Picture this… You land an interview for that amazing role. It’s your dream job – great people, culture, interesting brand and awesome salary! You diligently study the company, its people, its products and prepare intelligent questions. You are calm, composed and all round AWESOME in the interview. It’s in the bag you think as you leave the room. But later that day you get the dreaded call… “you’re unsuccessful”. So, what went wrong?
This happens all the time. You do everything right at the interview. But before making an offer the company checks your social accounts and they don’t like what they see. Read my tips below on how to manage your social image so this doesn’t happen to you.
Lock down your Facebook account
The first thing you should do is switch your Facebook account to private. This can be difficult as Facebook regularly changes their settings – so make sure you check it’s working. Your social media profiles are an extension of your personality. They are also a way for employers to learn more about you outside the interview. Most employers will check your profiles, so make sure they represent you in the best possible light.

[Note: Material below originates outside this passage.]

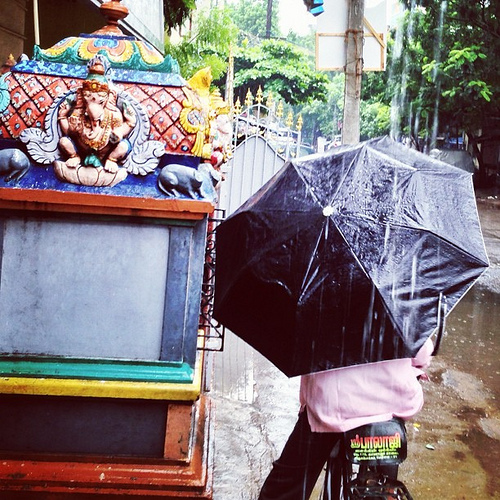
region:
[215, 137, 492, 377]
the umbrella is black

Check your Facebook profile photo is appropriate
Even if your Facebook account is set to private employers and recruiters may still see your profile image. We regularly see people using what could be described as a somewhat adventurous Facebook profile photo. You don’t need to be sporting a suit, but don’t use that pic of you planking on a tiger or 3 pints down at Oktoberfest. My advice is to smile and keep it ‘G’ rated. Change it back to crazy self once you’re off the job market.
Be conscious of what you say online
Once something is posted in the digital world it’s very hard to remove. This goes for LinkedIn, Facebook, Twitter, blogs etc. You can certainly have opinions and beliefs – that’s what makes us individuals – but you need to be comfortable with your employer seeing it. I would advise you to steer clear of mentioning alcohol or drugs and of using rude or suggestive language. Remember it’s out there forever! So, think very carefully about what you share.

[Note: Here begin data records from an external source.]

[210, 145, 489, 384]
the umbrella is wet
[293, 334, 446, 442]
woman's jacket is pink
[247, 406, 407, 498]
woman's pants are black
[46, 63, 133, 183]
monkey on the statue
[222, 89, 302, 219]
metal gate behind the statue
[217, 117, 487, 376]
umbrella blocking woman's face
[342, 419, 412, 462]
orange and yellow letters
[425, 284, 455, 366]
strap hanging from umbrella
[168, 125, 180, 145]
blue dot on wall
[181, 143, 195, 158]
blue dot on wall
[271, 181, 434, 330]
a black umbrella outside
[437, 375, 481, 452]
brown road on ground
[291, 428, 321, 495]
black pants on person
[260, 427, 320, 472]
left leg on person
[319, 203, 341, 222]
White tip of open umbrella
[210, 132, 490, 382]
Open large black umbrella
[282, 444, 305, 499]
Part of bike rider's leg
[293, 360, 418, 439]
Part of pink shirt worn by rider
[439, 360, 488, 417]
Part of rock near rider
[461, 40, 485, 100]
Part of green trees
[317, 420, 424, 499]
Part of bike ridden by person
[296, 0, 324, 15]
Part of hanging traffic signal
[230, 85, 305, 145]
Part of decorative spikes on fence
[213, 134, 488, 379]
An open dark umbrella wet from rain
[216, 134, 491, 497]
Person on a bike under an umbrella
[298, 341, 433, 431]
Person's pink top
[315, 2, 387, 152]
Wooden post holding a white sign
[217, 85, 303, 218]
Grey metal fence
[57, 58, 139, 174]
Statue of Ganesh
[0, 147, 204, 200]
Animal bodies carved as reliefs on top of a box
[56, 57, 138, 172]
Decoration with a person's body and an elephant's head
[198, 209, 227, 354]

It’s called ‘egosurfing’ and according to Wikipedia its the practice of searching for one’s own name, or pseudonym on a popular search engine to see the results. It may sound a bit vain but you need to do this regularly and remove anything you wouldn’t want an employer to see. Perhaps un-tag yourself in inappropriate photos. Ask your friends or family members to change their privacy settings if they have photos of you that aren’t fit for the public domain.
Update your LinkedIn Profile
Most employers and recruiters use LinkedIn as a big part of the recruitment process so it’s vital that you have a strong profile. Your profile should be very similar to your resume. If it’s not you need to update it. Make sure your title is accurate and your current job is included. Bad grammar and spelling reflect poorly on you so get someone to check this if it’s not your strong point.
Use a professional image for LinkedIn
You should use a professional image. This should reflect the industry you work in. If you’re in corporate, dress corporate. We live in a visual world and your profile photo is a good way to make a great impression
Connect with companies you want to work for
Employers want to see that you are interested in their company. One way to demonstrate this is to connect with them on LinkedIn, Facebook or Twitter. This shows you are keen and proactive. You can also connect on LinkedIn with people that work at the company.
Seek recommendations from your network
Contact people that you have worked with to get a recommendation. You can do this through LinkedIn. Choose people who you know will provide positive comments. Employers and recruiters will look at these when they are viewing your profile. Find more info on how to request a recommendation here.
Connect with recruiters and let them know your looking
You should actively connect with recruiters on LinkedIn. Find out who are the specialists in your sector and get in touch. You should also let employers and recruiters know you’re looking. There’s a button in the career interest section of LinkedIn, under the ‘Jobs’ tab called ‘let recruiters know you’re open’. Turn this on and LinkedIn will advise recruiters and employers that you’re looking for jobs in the next 90 days.